### INFORMATION SUPPLIED
_ _ _ _

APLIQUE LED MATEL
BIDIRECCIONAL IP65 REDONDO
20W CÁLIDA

_ _ _ _

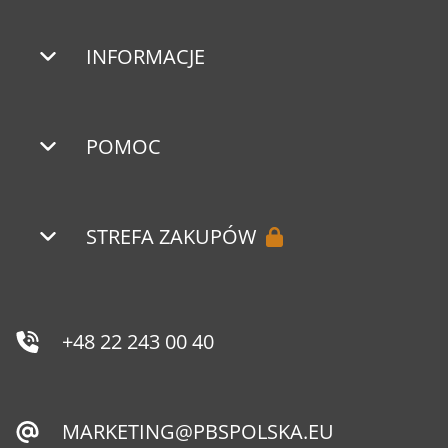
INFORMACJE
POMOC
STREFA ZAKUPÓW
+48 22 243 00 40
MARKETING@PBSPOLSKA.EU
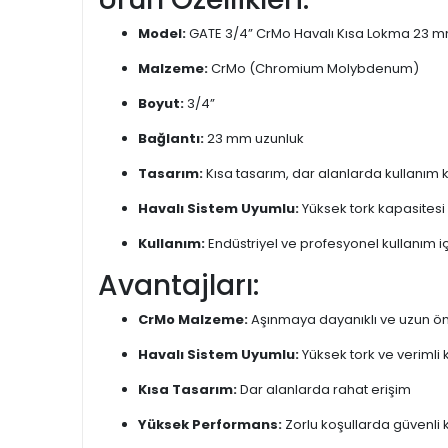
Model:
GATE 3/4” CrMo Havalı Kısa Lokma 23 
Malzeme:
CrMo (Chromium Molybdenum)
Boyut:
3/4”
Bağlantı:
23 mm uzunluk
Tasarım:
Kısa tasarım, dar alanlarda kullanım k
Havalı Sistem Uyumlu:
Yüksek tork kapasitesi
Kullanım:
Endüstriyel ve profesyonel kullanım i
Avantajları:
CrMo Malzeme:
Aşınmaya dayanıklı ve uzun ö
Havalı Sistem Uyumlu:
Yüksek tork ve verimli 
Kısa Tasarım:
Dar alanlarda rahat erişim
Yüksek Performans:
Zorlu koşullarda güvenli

_ _ _ _

Pull every line containing the string "Yüksek" out of the data above and copy it.

Yüksek tork kapasitesi
Yüksek tork ve verimli 
Yüksek Performans:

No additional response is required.